■ **Selected passage**:
'''
2013-08-27 Thread Stefan Behnel

Stefan Behnel added the comment:

 Putting _setevents aside for the moment,

Agreed, obviously.


 XMLParser is a clean and simple API. Its output is only push (by calling 
 callbacks on the target). It doesn't deal with Elements at all.

We already agreed on that, too. Keep things simple.


 It decomposes the input XML and produces push events. That's it. It doesn't 
 even have to interact with the target to a larger extent than pushing 
 callback calls to it.

It does, though. That's essentially how iterparse works. I.e. the API between 
parser and target that I'm using here is already there. And has been for years. 
And I think that the feature in question shows that this was a particularly 
good design. Thank you Fredrik!


 You propose to add a completely different mode of operation to it, controlled 
 by a constructor flag. In collect_events mode, XMLParser undergoes a 
 transformation.

We clearly disagree here.


 Coupled with weird targets, its semantics become totally unclear.

Try to come up with a patch for your own proposal that avoids that. You will 
notice that you will be using the existing protocol, thus the target will 
continue to be able to do what it wants. If it's a weird target, then it's a 
weird target because the user said so. But it's the target's very own concern 
to do expected things (build a tree) or do weird things (whatever an example 
for this is).

Except when you disallow using user defined targets, but then, that's an 
arbitrary restriction that ignores what is there already.

As long as you want to keep up the existing separation of concern between 
parser and target (and we agreed on that being a good thing), and as long as 
you don't impose arbitrary (and arbitrarily complex) restrictions on user code, 
you will not be able to prevent the target from doing weird things that 
impact the events being collected by whatever interface you choose for this. 
And why should you?


 XMLParser is not supposed to be an isolated entity. Users should be able to 
 implement custom parsers that provide its API. When the API is simple - 
 feed/close and some callbacks, replacing/ehnancing/faking it is easy. When 
 the API is complex -- two different modes of operation -- it's considerably 
 more difficult.
'''
■ **Set problem 1**: According to the XMLParser discussion, how long has the API between parser and target already existed?
■ **Set problem 2**: Pick up the XMLParser discussion after its final sentence and keep writing it.
The records aren't needed for anything here.

■ **Raw records**:
'''
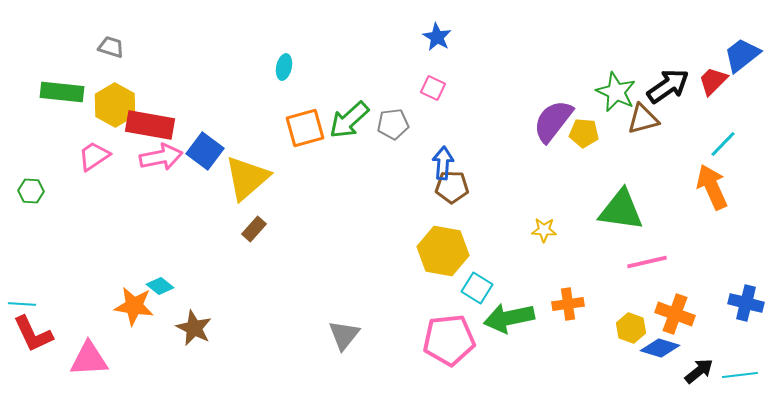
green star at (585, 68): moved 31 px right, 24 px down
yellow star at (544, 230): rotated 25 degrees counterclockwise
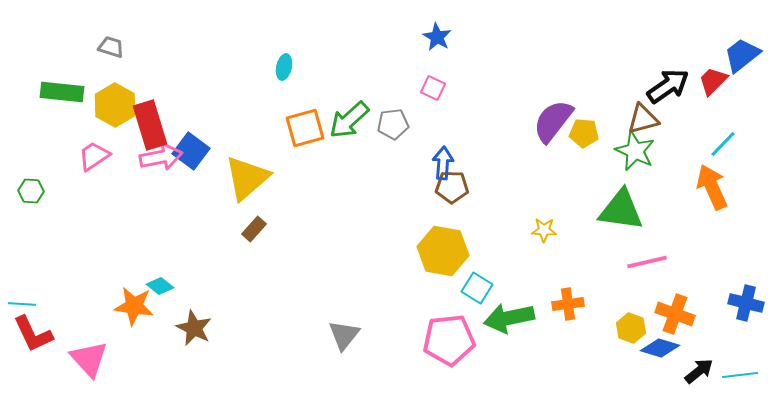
green star at (616, 92): moved 19 px right, 59 px down
red rectangle at (150, 125): rotated 63 degrees clockwise
blue square at (205, 151): moved 14 px left
pink triangle at (89, 359): rotated 51 degrees clockwise
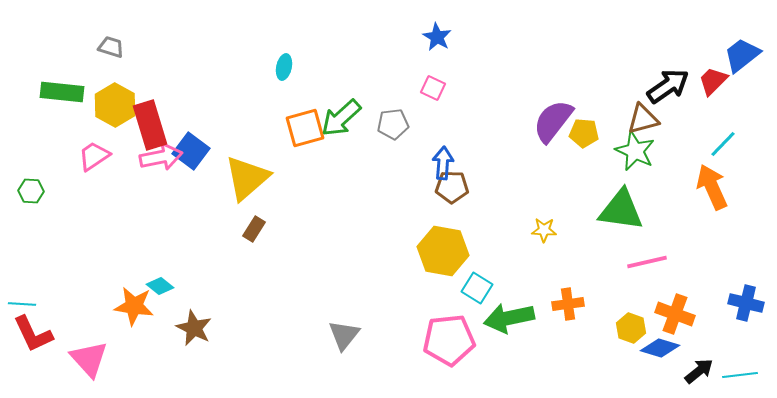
green arrow at (349, 120): moved 8 px left, 2 px up
brown rectangle at (254, 229): rotated 10 degrees counterclockwise
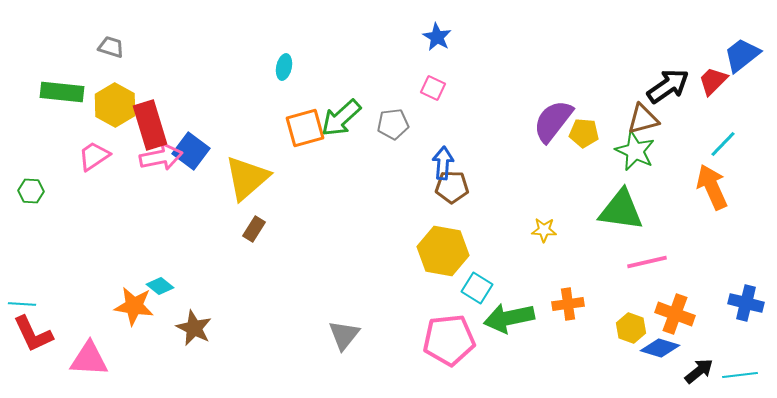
pink triangle at (89, 359): rotated 45 degrees counterclockwise
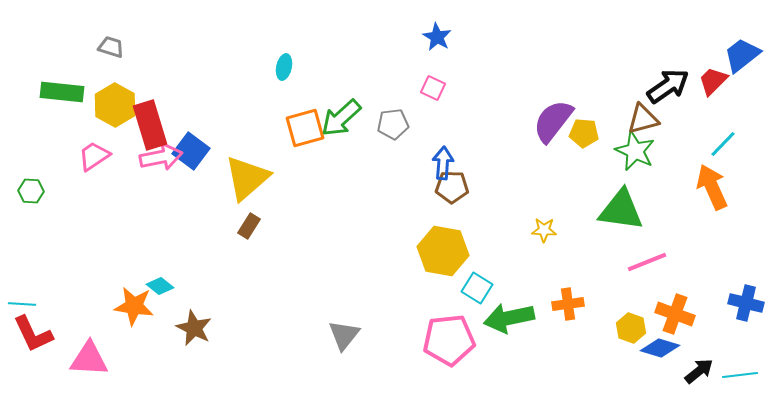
brown rectangle at (254, 229): moved 5 px left, 3 px up
pink line at (647, 262): rotated 9 degrees counterclockwise
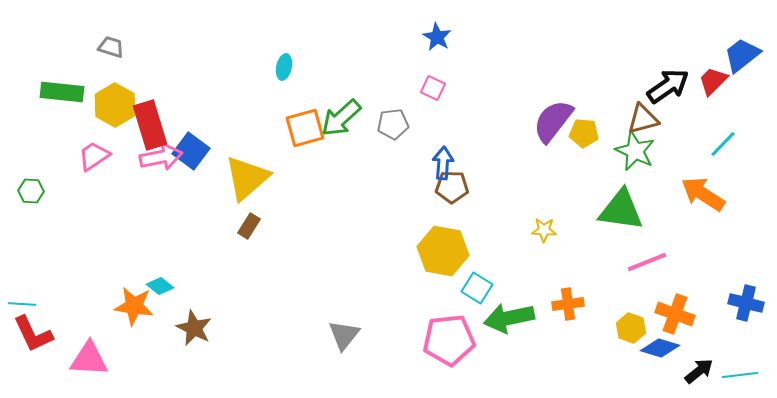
'''
■ **Written answer 1**: For years.

■ **Written answer 2**:
That's only true when you use it for incremental event parsing. If you don't, 
that part of the API doesn't have to bother you. If you want to implement a 
custom parser that doesn't support event collection, then simply don't support 
the collect_events keyword argument and you're done. Implement read_events() 
by returning an empty iterator, if you like, that's up to you. If you want to 
write a target that prevents parsers from keeping tree fragments alive in 
memory, simply return None from your callback methods and you're done. If you 
want to write a target that changes the Elements that the parser collects, then 
you can do that. Yes, those are actually features. And you could already do 
most of this before.

Remember that it's the users using the parser and providing (or implementing) 
the target. We should let them.


I'm sorry if I sound offensive, but most of what I read as counter arguments in 
this ticket so far was either incomplete or (sometimes) even plain wrong. Some 
seemed pretty close to FUD, but maybe that's just me (and I'm guilty here too, 
I guess - sorry for that). Now, how could this discussion possibly give the me 
impression that everyone has the same level of understanding? Even your comment 
about weird targets, right above, after going through all of this discussion, 
makes me wonder if you really know how all of this works.

Please take a closer look at the original code before Antoine changed it. Play 
with the parser targets a bit. That will help you understand this issue better.


Also, if you want to come up with a patch that implements approach 3), i.e. a 
class between parser and target, then please do. I tried it (the incomplete and 
partially fake patch is attached to this ticket), and my take on it is that 
it's too complex and requires some rather non-trivial changes, including user 
visible ones. So, based on that experience, I decided that it would be better 
to keep things simple and integrate the feature more closely with what is there 
anyway. I think it might help if you went through the same experience.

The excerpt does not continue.